Exercise set>
(a) Decide whether each statement below agrees with the forum thread, answering yes or no and quoting the words of the thread that settle it: (i) Glasguensis says "mygale" is not an English word. (ii) Souxie claims to be more romantic than sarcastic. (iii) In the post quoted from philosophia, the image of killing dolphins and kittens is called frightening.
(b) Transcribe the passage of the forum thread starting at "Click to expand..." and ending at "funnel-web spider, etc.".

As I said earlier, I think puppies and kittens go together better than dolphins and kittens, regardless of your preferred method of despatching them  Another thought I had along the same lines was "I would have clubbed baby seals to death"

I think that violence towards animals (especially cuddly ones) is a lot more shocking to most British people than to the average French person, but having said that I completely understood what you meant the first time and found it cute and funny, and I'm quite sure that the intended recipient will too (and if he doesn't, better to find out that he's incompatible now than later!)


----------



## Souxie

philosophia said:


> By the way, does inserting a link with your own hands count as killing with your bare hands ?
> More seriously, the image of killing dolphins and kittens seems clearly ironical and funny to me (but then, I'm more sarcastic than romantic), whereas killing "things" (sorry I can't even write the word) and crocodile sounds frightening - and impossible anyway.
> Franc91 suggestion sounds good, does'nt it ?



Ahah 
Definitely I'm more sarcastic than romantic, but in the amount of 85% of sarcasm and 70% of romantism. So I guess I have to show my power to kill innocent things with my own mental strength - either my cruelty (to kittens and dolphins) or my bravery (to tarentulas and crocodiles).
Still don't know what to kill with my bare hands...Maybe I should drown crocodiles and ...I don't know?


----------



## Souxie

Glasguensis said:


> I think that violence towards animals (especially cuddly ones) is a lot more shocking to most British people than to the average French person
> 
> 
> 
> 
> 
> 
> So I have to find something else, I don't want to be too agitator.
Click to expand...


----------



## Glasguensis

Incidentally, mygale doesn't exist in English. The infraorder of spiders is called *Mygalomorphae* but only experts would know this word. The members of the family are known by their individual names such as tarantula, funnel-web spider, etc.

[Entries contained in a dataset]
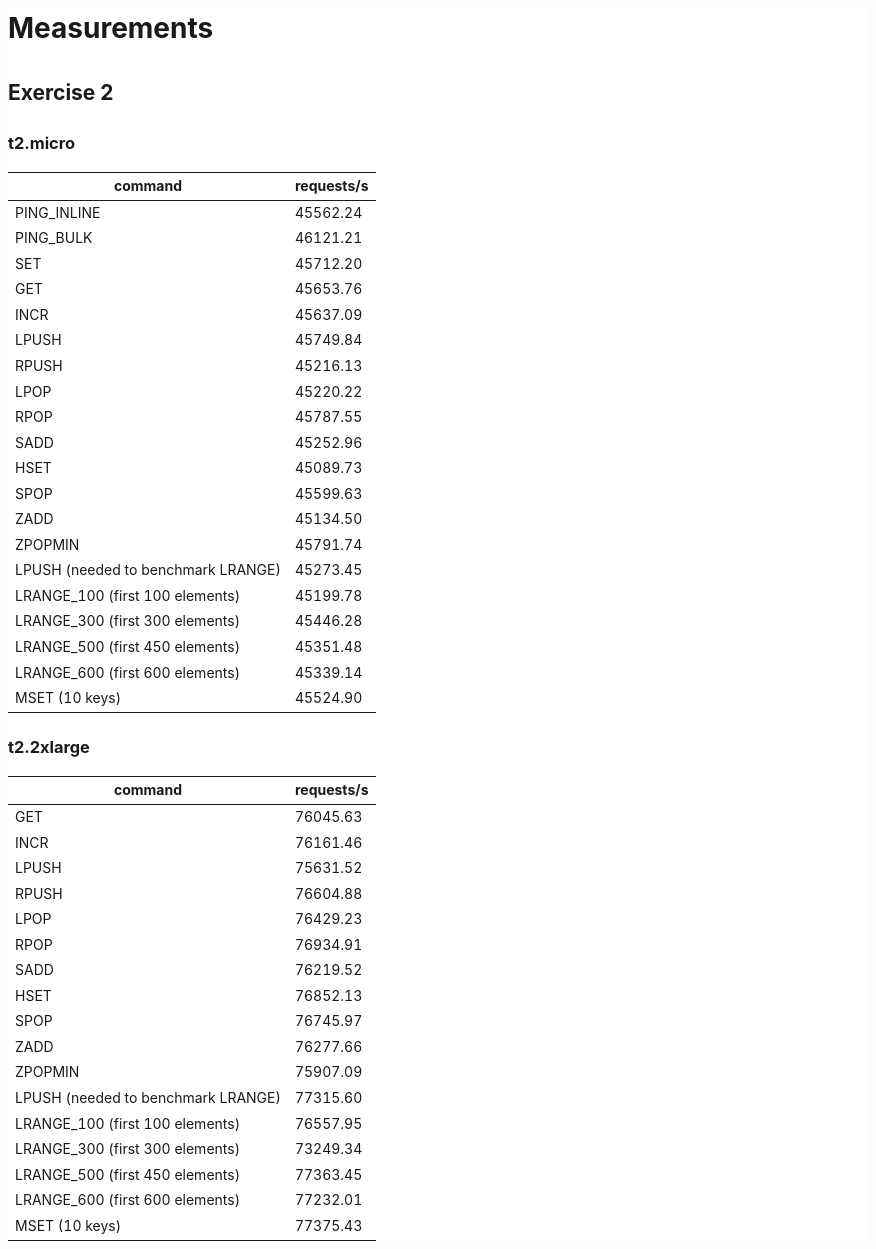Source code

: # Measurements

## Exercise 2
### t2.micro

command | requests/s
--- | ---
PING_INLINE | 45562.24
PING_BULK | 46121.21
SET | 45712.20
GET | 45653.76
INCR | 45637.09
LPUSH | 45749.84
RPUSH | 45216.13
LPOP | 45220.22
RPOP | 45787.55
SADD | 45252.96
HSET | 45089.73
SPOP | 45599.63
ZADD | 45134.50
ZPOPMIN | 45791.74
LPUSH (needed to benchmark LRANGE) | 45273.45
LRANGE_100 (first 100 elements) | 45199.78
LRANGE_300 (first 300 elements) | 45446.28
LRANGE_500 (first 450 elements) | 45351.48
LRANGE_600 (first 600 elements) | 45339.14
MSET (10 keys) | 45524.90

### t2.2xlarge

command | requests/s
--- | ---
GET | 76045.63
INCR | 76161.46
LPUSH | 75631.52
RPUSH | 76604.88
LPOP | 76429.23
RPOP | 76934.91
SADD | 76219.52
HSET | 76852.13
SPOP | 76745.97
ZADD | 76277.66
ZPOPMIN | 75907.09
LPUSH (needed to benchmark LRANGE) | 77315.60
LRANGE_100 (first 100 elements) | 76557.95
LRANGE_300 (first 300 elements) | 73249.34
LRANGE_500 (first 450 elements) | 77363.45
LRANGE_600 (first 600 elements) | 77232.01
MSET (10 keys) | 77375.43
* * *
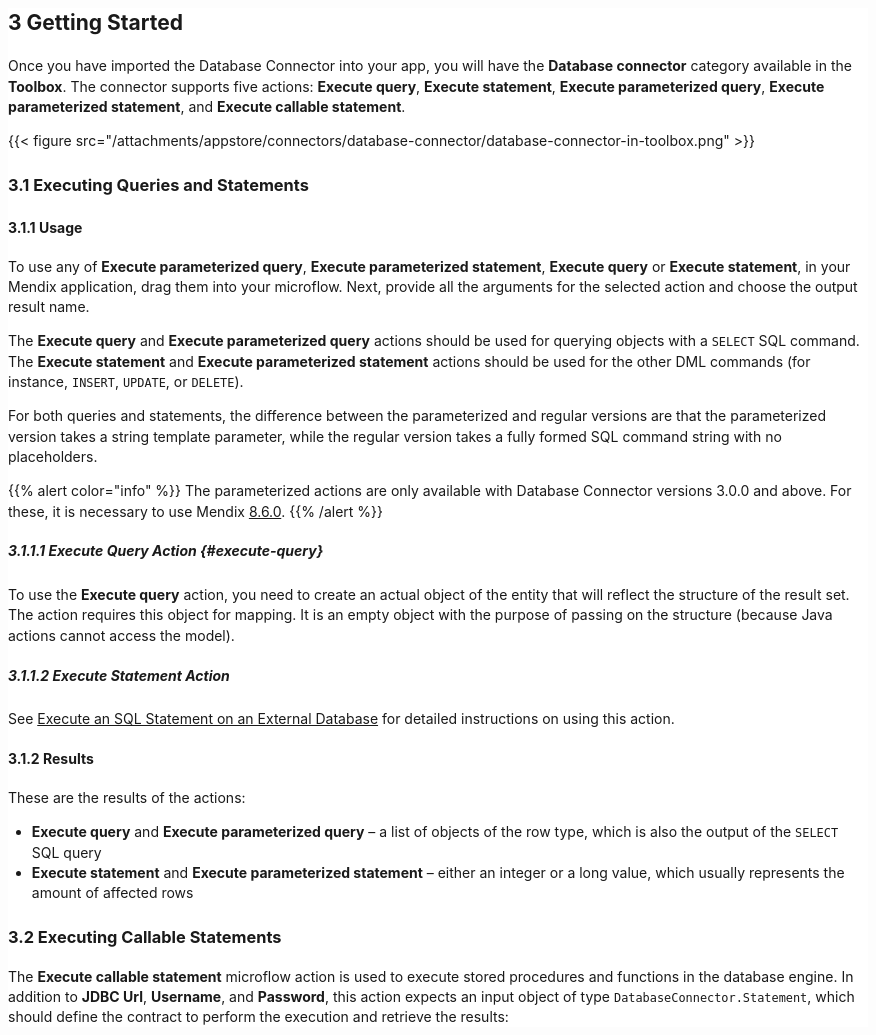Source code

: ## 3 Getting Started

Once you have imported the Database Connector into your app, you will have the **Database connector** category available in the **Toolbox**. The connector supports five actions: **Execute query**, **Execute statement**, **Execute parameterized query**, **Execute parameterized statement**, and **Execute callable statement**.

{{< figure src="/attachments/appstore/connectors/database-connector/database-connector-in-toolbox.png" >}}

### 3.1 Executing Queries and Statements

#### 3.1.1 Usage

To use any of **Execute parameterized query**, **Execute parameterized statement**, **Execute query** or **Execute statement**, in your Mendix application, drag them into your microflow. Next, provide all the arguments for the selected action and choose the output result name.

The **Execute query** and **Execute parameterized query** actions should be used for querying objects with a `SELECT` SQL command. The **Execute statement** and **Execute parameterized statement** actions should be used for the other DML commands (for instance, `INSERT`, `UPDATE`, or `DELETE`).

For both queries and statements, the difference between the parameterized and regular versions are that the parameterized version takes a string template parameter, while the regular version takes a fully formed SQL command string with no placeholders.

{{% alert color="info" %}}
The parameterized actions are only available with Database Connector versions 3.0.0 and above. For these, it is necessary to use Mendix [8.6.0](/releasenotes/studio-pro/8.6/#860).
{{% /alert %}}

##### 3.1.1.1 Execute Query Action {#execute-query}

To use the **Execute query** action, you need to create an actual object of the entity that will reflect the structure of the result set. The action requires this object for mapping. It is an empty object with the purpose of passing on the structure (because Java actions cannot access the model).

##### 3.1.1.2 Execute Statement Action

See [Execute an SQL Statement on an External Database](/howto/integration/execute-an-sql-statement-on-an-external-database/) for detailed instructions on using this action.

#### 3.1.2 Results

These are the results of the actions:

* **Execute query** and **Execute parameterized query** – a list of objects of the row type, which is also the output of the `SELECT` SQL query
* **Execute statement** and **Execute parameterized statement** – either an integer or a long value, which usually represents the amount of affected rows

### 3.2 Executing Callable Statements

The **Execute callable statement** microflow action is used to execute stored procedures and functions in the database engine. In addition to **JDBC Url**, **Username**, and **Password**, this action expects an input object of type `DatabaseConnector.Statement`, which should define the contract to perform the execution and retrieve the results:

Per-task outputs>
(a)
(i) Yes: "Incidentally, mygale doesn't exist in English."
(ii) No: "Definitely I'm more sarcastic than romantic"
(iii) No: "the image of killing dolphins and kittens seems clearly ironical and funny to me"

(b)
Click to expand...


----------



## Glasguensis

Incidentally, mygale doesn't exist in English. The infraorder of spiders is called *Mygalomorphae* but only experts would know this word. The members of the family are known by their individual names such as tarantula, funnel-web spider, etc.